MIAMI — Adam Duvall gave the Miami Marlins fits last year, and they solved the problem by bringing him over to their side.
Duvall hit five homers for Atlanta in nine games against Miami and had an OPS of 1.201. The Marlins were especially mindful of his three-homer, nine-RBI game in the midst of the playoff race when they signed him to a $5 million, one-year deal two weeks ago.
“They talked about how I had had some success against them,” Duvall said with a laugh Wednesday.

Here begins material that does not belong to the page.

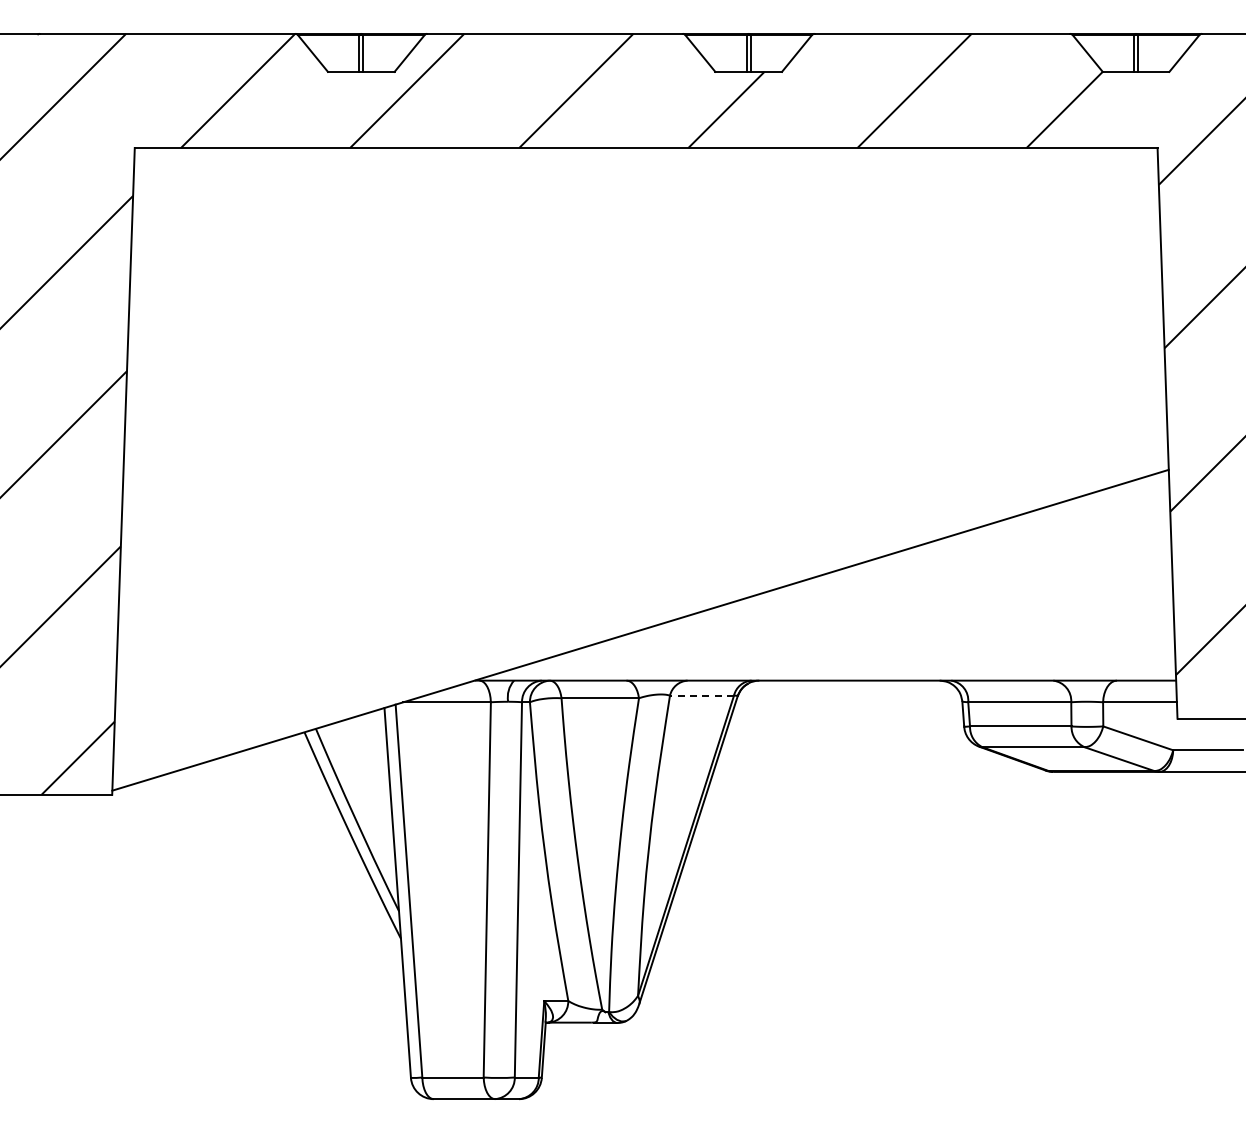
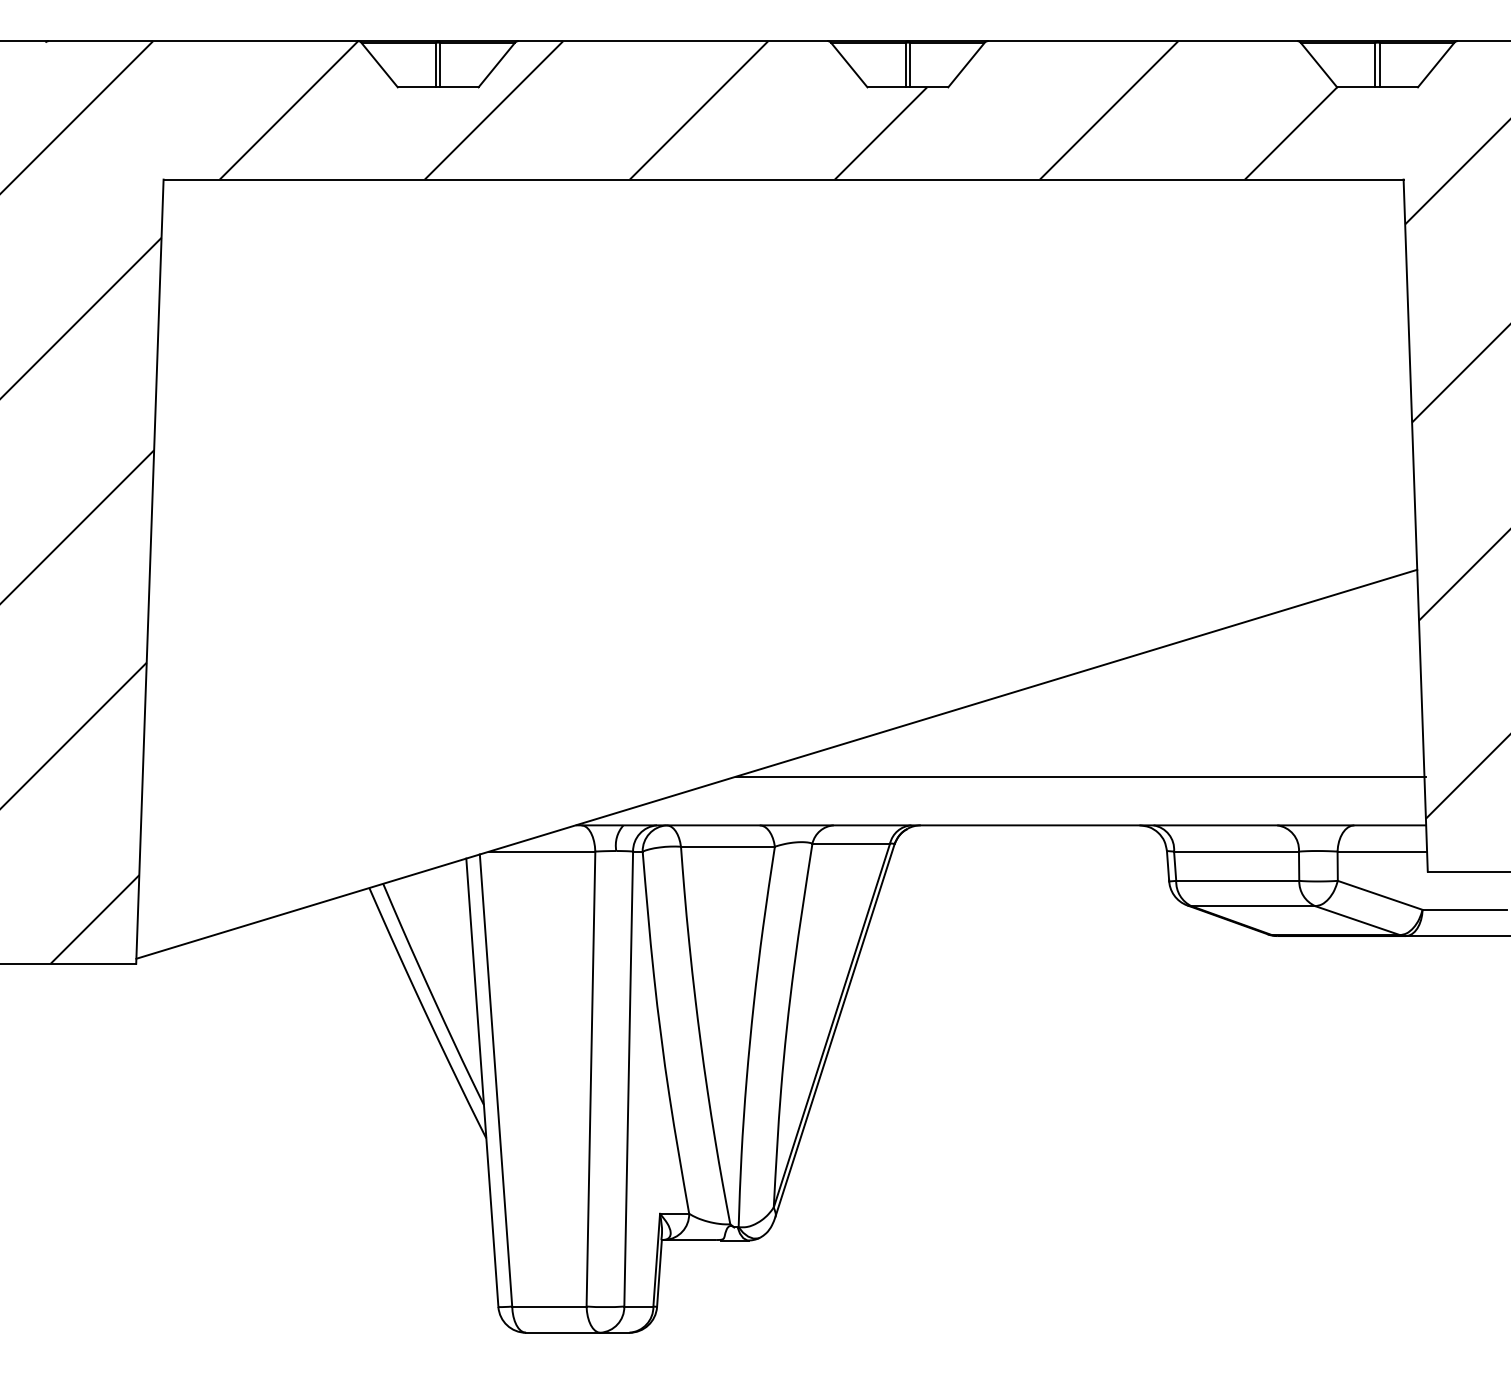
line: (890, 640) -> (1079, 776), added
line: (701, 695) -> (850, 843), dashed -> solid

His signing changes the Marlins’ outlook as full-squad spring training workouts begin in Jupiter, Florida. They’re planning to plug him into right field and the middle of lineup, where he provides a significant power upgrade for an offense that ranked fifth-worst in MLB in homers in 2020.
Duvall hit 16 for the Braves, five more than Marlins leader Brian Anderson.
“Adam has solidified right field for us,” manager Don Mattingly said. “He’s a guy who is big and strong and capable of hitting the ball out of the ballpark, and it doesn’t really matter what ballpark. He’s one of those true power guys, and you do want danger in there.”
Duvall, 32, has been much more dangerous since the Braves demoted him to Triple-A for much of the 2019 season. He returned to post a career-high .882 OPS with 10 homers for Atlanta in 41 games that year.
Last season, only two National League players hit more homers.
“He definitely has closed some holes up,” Mattingly said.
Duvall said he bonded in the minors with batting coach Bobby Magallanes, who became a mentor.
“It was a blessing in disguise,” Duvall said. “I like the growth I’ve had in the past two years.
“I really enjoy learning the game. I enjoy trying to get every edge I can, and that’s one thing that has helped me progress as I get older. Every little piece of the game, I enjoy learning about and talking about.”
Duvall believes that makes him a good fit with the Marlins, who made the playoffs last year for the first time since 2003 with a young team that appears to be trending upward.
“We have a group of guys that are hungry and want to learn,” Duvall said. “That’s going to be fun.”
Duvall said he’s still learning, too. He’s solid defensively and was an offensive force last year, but he batted only .237 with an on-base percentage of .301. His career batting average is .233, with a strikeout rate of one per game.
“I want to be the best hitter I can be,” he said. “That’s going to be driving the ball, but I want to be better in other aspects as far as walking and just getting base hits when they’re needed.”
Duvall’s deal includes a $2 million salary this year and a $7 million mutual option for 2022 with a $3 million buyout.
Mattingly said Duvall has looked good in the cage in camp. But the manager said he doesn’t need any convincing that Duvall can hit.
“I’ve seen enough of him the last couple of years,” Mattingly said with a smile.